У Сергеева на этот счет имелись свои воспоминания и соображения, но он решил не перечить.
— Зачем отослал?
— Чтобы она не видела, как я дохну! — просвистел посаженными легкими Подольский. — Чтобы я не имел причин для слабости!
— Брось, Матвей, — сказал прозревший за доли секунды Михаил, — чего б это тебе дохнуть?

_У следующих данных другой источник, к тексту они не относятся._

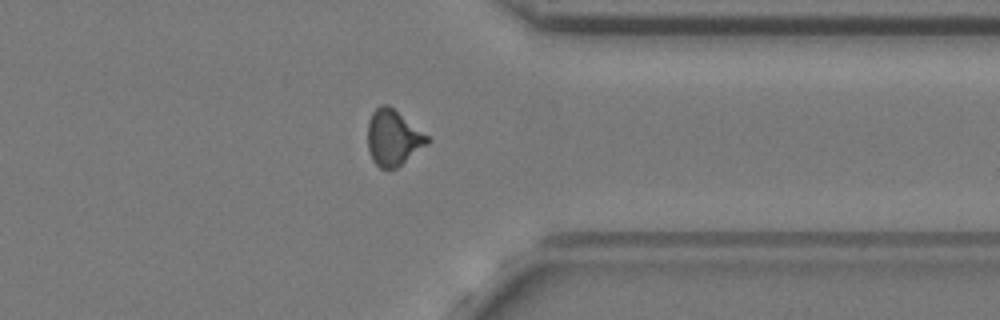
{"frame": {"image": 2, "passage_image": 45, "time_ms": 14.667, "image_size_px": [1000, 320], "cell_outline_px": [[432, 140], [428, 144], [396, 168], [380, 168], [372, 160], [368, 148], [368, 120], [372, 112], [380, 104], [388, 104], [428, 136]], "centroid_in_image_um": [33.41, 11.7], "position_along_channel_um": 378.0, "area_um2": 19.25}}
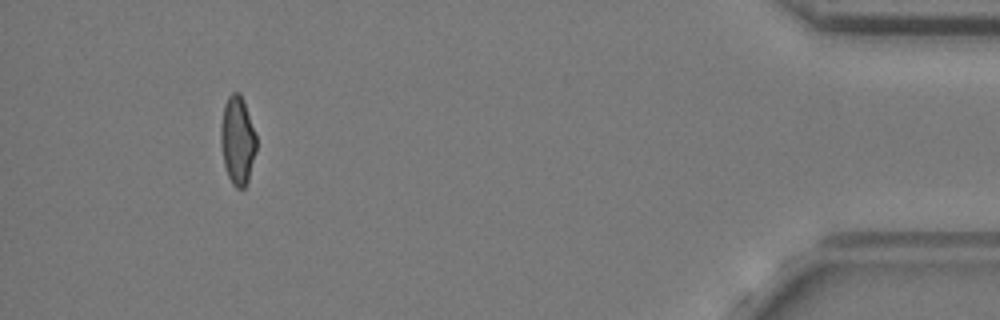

Все встало на место. Отдышка, белый пух, покрывающий его голову, словно тело новорожденного птенца, красные пятна на щеках, морщины, изменившие лицо до неузнаваемости.
Сергеев развернулся и тяжело уселся рядом с Подольским. По другую сторону от Матвея сел Молчун. Вода на палой листве превращалась в ледяную пленку. Капли, стекавшие по стволу осины, — в ледяные шарики. Их дыхание — в белые струи пара, выпадавшие влагой на одежду за доли секунды.
Не задумываясь, видит ли их кто-нибудь, Сергеев вытащил из кармана сигареты и закурил. Влажный табак трещал от огня, дым был горек.
— И мне, — попросил Матвей.
Молчун ничего не просил, просто взял сигарету сам.
— У тебя рак? — спросил Сергеев.
— Хер его знает, — Подольский потер лицо ладонью, словно пытался разгладить сетку морщин, превращавших его в старика день ото дня. — Наш лекарь обстучал, обнюхал, но что он может? Оборудования нет, лекарств — нет. Ничего нет. Рак, конечно. Я десять килограммов за три месяца потерял. Волосы выпали.
— Ну, волосы от рака не выпадают…
— Брось, Миша, они у меня по всему телу выпали. Ты еще скажи, что это от неправильного питания.
— Боли есть? — спросил Сергеев, догадываясь, что услышит.
— Я второй месяц на морфии.
Матвей докурил и отбросил окурок в сторону залихватски, щелчком.
— Знаешь, — сказал он почти весело, — я после того, как в Потоп выжил, даже курить бросил. В один день. Думал, вот теперь буду жить долго и счастливо. Чего ж здоровье гробить? Ладно. Это я разнюнился. Все, закончили сопли и слезы. Вместо меня, скорее всего, будет Вадик. А к лету из Израиля обещали прислать настоящего раввина. Будет у нашего полковника свой политрук. Только как он тут питаться собирается, лично для меня загадка. Разве что есть какие-то послабления на случай войны и прочего. Ты случайно не знаешь?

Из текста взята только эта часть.